● **DOCUMENTO FUENTE**:
◆ ◆ ◆

Deus ex machina -artículo de Ideal Sierra Mágina, junio 2019-
Ahora
que Juego de Tronos –aviso, mis reflexiones pueden contener spoliers- ha
entrado a formar parte de la nebulosa de los sueños o de las pesadillas, los
seguidores de la serie van a tener que replantearse los hábitos adquiridos
durante estos años de adicción a las intrigas de los siete reinos. Tanto acero valyrio,
tanto veneno de las Islas del mar de Jade y tanto fuego de dragones los ha
terminado por convertir en una peligrosa secta que deambula desangelada por las
tierras de Poniente, sin causa que temple su corazón, ni profecía a la que
agarrarse fuertemente, una vez apagadas las llamas del Señor de la Luz.
Confieso que
también caí fascinado por el aurea plateada de Daenerys Targaryen, que sus
palabras y actos lograron por momentos liberarme de los mundanos asuntos que me
tienen encadenado en esta Bahía de los Esclavos nuestra de cada día. Incluso
que, esa fascinación, me condujo al análisis de este particular universo, donde
los personajes han ido evolucionando temporada tras temporada a través de los
inesperados giros de su trama. Una vez llegado a este punto, concluí que George
R.R. Martin había conseguido mezclar en las dosis apropiadas las intrigas
palaciegas de «El Príncipe» de Maquiavelo y los juegos de cama de «El
Decamerón» de Boccaccio, para dar con la fórmula de su magistral cuento: un
cuento que a la postre es un juego; el juego de los tronos.
Maquiavelo, sin
embargo, tuvo un modelo de carne y hueso para su príncipe, que no encontró
precisamente entre aquellos primus inter pares de las beligerantes
ciudades-estado de la península italiana, sino que la inspiración le vino dada
por las haciendas y componendas que Fernando e Isabel, nuestros Reyes Católicos,
hubieron de realizar para lograr la unión de los reinos y condados que hoy
componen nuestra vieja nación. Así, cuando en el capítulo V de «El Príncipe»

◆ ◆ ◆

● **DATOS PROPORCIONADOS**:
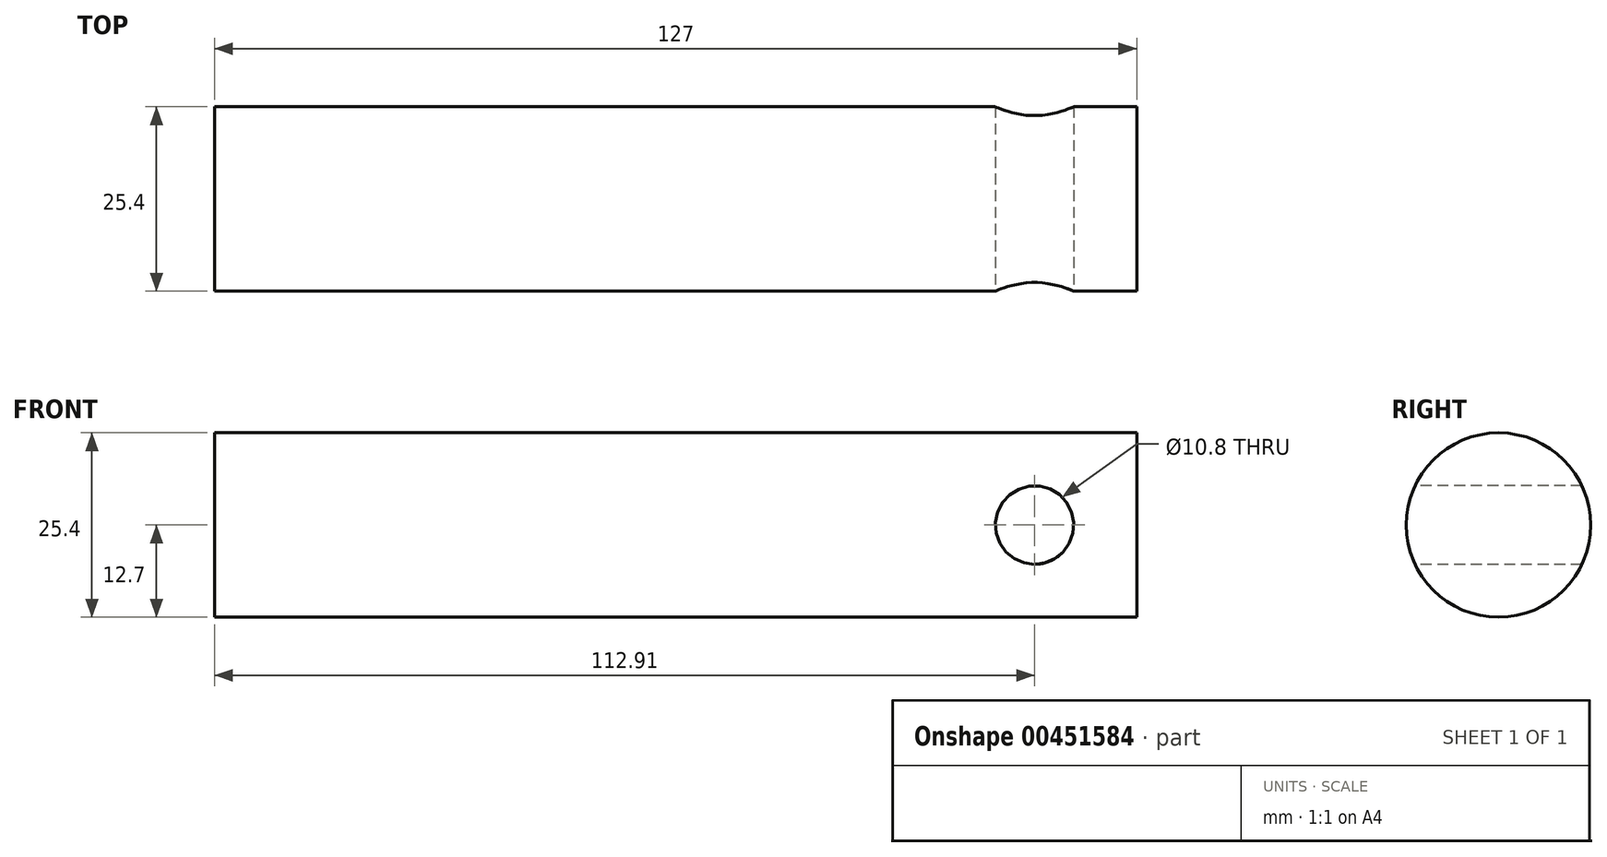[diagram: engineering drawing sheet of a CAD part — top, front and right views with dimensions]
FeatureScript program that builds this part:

◆ ◆ ◆

● **TAREAS Y EJERCICIOS**:
- a) Responde estas preguntas sobre el artículo de Juego de Tronos:
(i) ¿En qué publicación y en qué fecha apareció el artículo?
(ii) ¿Qué personaje de la serie fascinó al autor?
(iii) ¿Qué dos obras, según el artículo, mezcló George R.R. Martin en las dosis apropiadas?
- b) Edita el artículo de Juego de Tronos: reescribe el fragmento que va de "Deus ex machina" a "Señor de la Luz." y sustituye "Poniente" por "Westeros".
- c) Continúa el artículo de Juego de Tronos desde el punto en que termina.

● **RESPUESTAS ESPERADAS**:
- a)
(i) En Ideal Sierra Mágina, en junio de 2019.
(ii) Daenerys Targaryen.
(iii) «El Príncipe» de Maquiavelo y «El Decamerón» de Boccaccio.

- b)
Deus ex machina -artículo de Ideal Sierra Mágina, junio 2019-
Ahora
que Juego de Tronos –aviso, mis reflexiones pueden contener spoliers- ha
entrado a formar parte de la nebulosa de los sueños o de las pesadillas, los
seguidores de la serie van a tener que replantearse los hábitos adquiridos
durante estos años de adicción a las intrigas de los siete reinos. Tanto acero valyrio,
tanto veneno de las Islas del mar de Jade y tanto fuego de dragones los ha
terminado por convertir en una peligrosa secta que deambula desangelada por las
tierras de Westeros, sin causa que temple su corazón, ni profecía a la que
agarrarse fuertemente, una vez apagadas las llamas del Señor de la Luz.

- c)
desentraña de qué modo hay que gobernar las ciudades que, antes de ser ocupadas,
se regían por sus propias leyes, establece tres momentos a seguir en el nuevo
territorio conquistado: «primero, destruirlo, después, radicarse en él; por
último, dejarlo regir por sus leyes, obligarlo a pagar un tributo y establecer
un gobierno compuesto por un corto número de personas, para que se encargue de
velar por la conquista». Ahí lo tenemos, exactamente el mismo proceder que Daenerys Targaryen de la Tormenta, la que no arde, la
rompedora de cadenas, madre de dragones, khaleesi de los dothrakis, reina de
los ándalos y los rhoynars y los primeros hombres y señora de los siete reinos.
Solo hay una pequeña diferencia en el proceder de sus majestades católicas, y
es que, en lugar de someter a los pueblos conquistados bajo la constante amenaza
del fuego del dragón, se valieron de la no menos persuasiva hoguera inquisitorial,
aunque con similar consecuencia: morir quemado vivo.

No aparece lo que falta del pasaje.